* Written tasks *
1. According to the blog post, what is the only time of day the writer has for working on the novel?
2. In the blog post's kindergarten memory, what feelings does the writer report after telling the other child "I already know how to read"? List every one.
3. From the blog post, quote the passage starting at "As we filed" and ending at "we were doing.".

* Excerpted passage *

I intended to make “memory” the theme of this week’s posts. I didn’t count on getting bored with the subject. I have been digging into childhood memories a lot lately but most of what I’ve dredged up isn’t all that interesting. On the subject of memory in general, I find I have no special insights worth sharing. Thus endeth the memory theme experiment.
Ending the experiment leaves me with no direction for blogging tonight. I suppose I could pick another theme. The problem is that right now, I find it difficult to do justice to any subject I take up. I am drained by the end of the work day. Blogging in the morning is out, because that is the the only time I have to work on my novel. Not that I’ve done any work on that this week. Other obligations have intruded on that time.
I am loathe to give this exercise up, though. I want to regain the skill I once had of being able to write short essays quickly. Establishing and maintaining the discipline of writing something every day is the only way I know to get there.
Couple of weeks ago, I wrote about finding a memory that seems to have sown the seeds of depression in me. Finding out that I was so much more advanced than other children my age made me feel like a freak.
In an even earlier memory about reading, I had a much different reaction to being ahead of my class.
It was early in kindergarten, within the first week or so, I guess. The teacher separated us into two groups. That part is hazy. What I remember clearly happened after we were dismissed for the day.
As we filed out, one of the other children taunted us in the “non-selected” group. “You don’t get to learn to read, but we do.” His tone was provocative, sneering. He was trying to mark himself and his group as better than we who had been coloring or playing with trucks or whatever the heck we were doing.
I wouldn’t have it. “I already know how to read,” I said. It baffled me that he couldn’t. I was happy about knowing how to read. I felt superior. What changed so that three years later, I would be embarrassed by my skill?
Last December, I was in New York City for a night, so I arranged to meet my friend Don for drinks. He teaches in Connecticut but is often in the city. We shared an office when I was in graduate school and have maintained the friendship for almost a quarter of a century.

* Extracted entries *
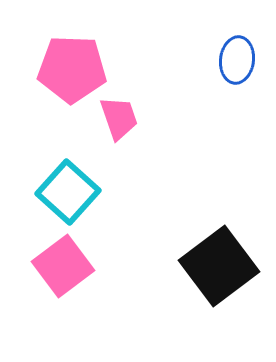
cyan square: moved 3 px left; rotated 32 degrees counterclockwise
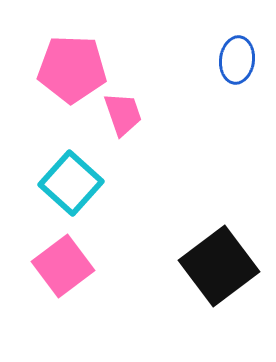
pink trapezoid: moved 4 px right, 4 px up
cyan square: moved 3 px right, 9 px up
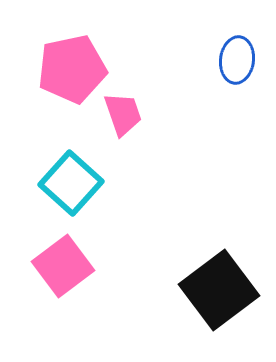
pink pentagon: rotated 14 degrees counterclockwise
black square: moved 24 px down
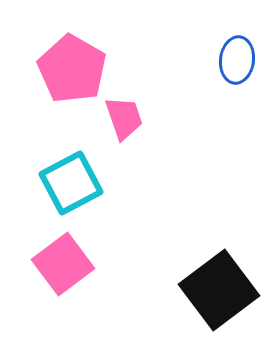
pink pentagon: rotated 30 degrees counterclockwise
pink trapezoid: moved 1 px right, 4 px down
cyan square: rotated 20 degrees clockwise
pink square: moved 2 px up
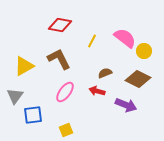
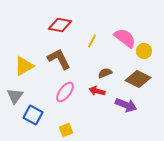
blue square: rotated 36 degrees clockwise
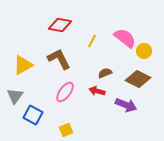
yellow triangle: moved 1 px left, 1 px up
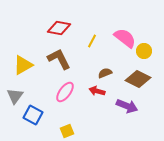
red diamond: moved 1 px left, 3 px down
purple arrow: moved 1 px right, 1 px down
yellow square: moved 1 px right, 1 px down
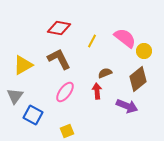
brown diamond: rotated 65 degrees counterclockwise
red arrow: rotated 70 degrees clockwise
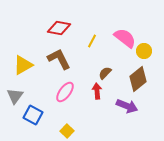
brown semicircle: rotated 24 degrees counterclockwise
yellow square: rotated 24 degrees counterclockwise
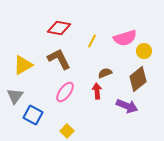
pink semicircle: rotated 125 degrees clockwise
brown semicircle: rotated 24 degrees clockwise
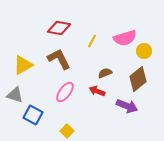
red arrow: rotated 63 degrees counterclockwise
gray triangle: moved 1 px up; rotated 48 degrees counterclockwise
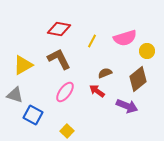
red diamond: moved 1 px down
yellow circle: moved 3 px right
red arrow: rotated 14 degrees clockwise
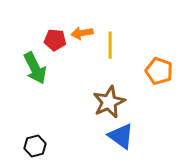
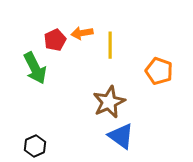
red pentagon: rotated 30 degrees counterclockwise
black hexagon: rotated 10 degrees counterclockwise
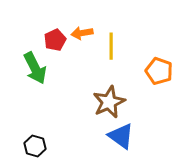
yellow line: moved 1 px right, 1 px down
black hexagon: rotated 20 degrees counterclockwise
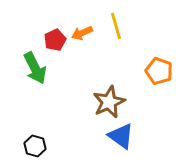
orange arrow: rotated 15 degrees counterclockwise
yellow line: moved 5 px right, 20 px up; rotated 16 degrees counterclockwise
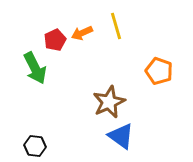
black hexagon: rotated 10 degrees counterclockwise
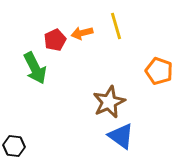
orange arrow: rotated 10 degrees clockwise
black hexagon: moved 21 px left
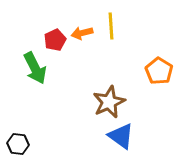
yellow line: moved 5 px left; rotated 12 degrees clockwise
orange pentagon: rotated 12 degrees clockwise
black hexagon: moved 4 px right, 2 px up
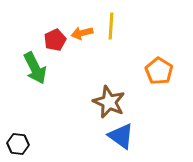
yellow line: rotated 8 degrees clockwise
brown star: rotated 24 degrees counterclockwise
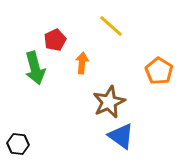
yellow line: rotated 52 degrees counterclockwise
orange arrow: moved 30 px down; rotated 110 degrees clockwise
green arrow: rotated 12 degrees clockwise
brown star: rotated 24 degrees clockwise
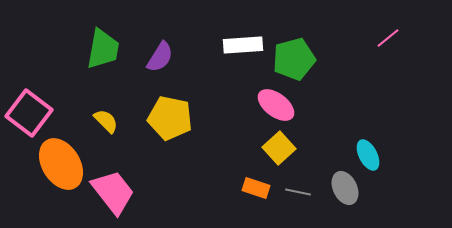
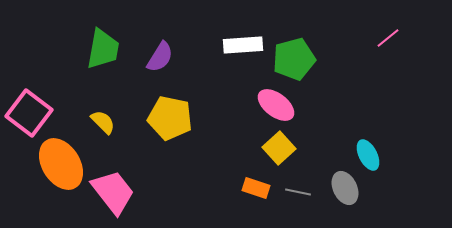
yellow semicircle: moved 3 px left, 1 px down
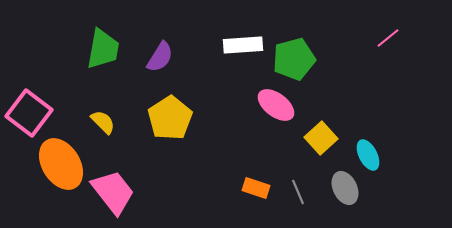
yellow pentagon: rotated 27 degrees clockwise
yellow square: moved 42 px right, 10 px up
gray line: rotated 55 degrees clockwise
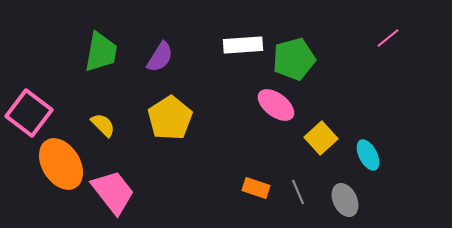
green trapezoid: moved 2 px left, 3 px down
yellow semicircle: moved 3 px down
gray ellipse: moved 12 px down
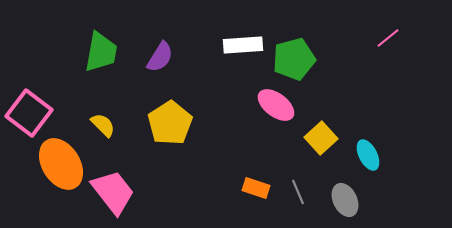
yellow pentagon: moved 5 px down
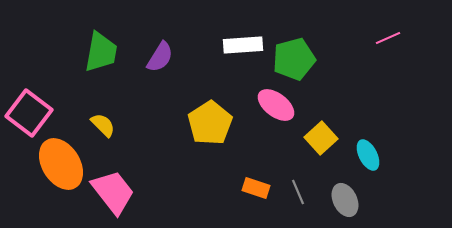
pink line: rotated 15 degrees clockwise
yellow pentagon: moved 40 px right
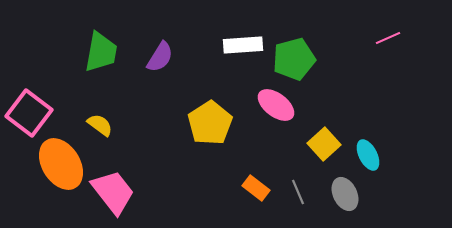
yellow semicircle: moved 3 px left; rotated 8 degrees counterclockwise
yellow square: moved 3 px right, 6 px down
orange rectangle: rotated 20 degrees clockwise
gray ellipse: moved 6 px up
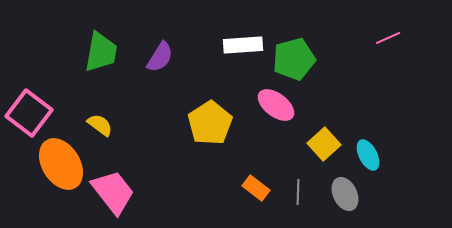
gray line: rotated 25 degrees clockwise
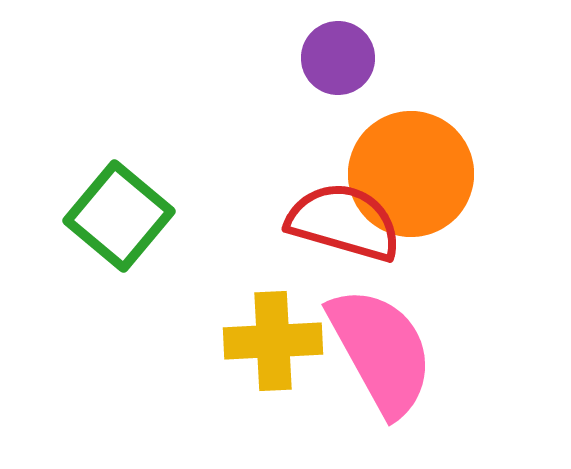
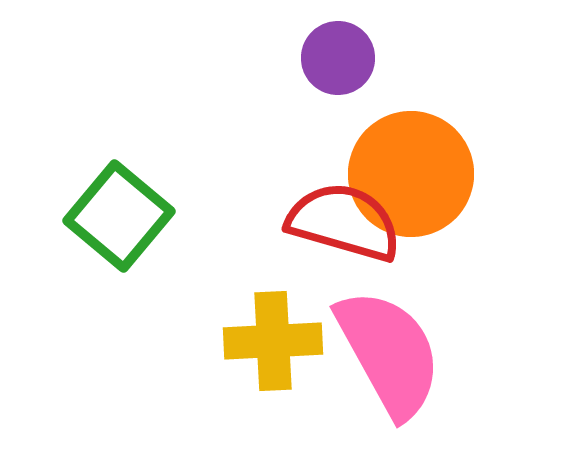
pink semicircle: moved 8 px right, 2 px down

* Answers for this exercise *
1. The morning.

2. Baffled, happy, superior

3.
As we filed out, one of the other children taunted us in the “non-selected” group. “You don’t get to learn to read, but we do.” His tone was provocative, sneering. He was trying to mark himself and his group as better than we who had been coloring or playing with trucks or whatever the heck we were doing.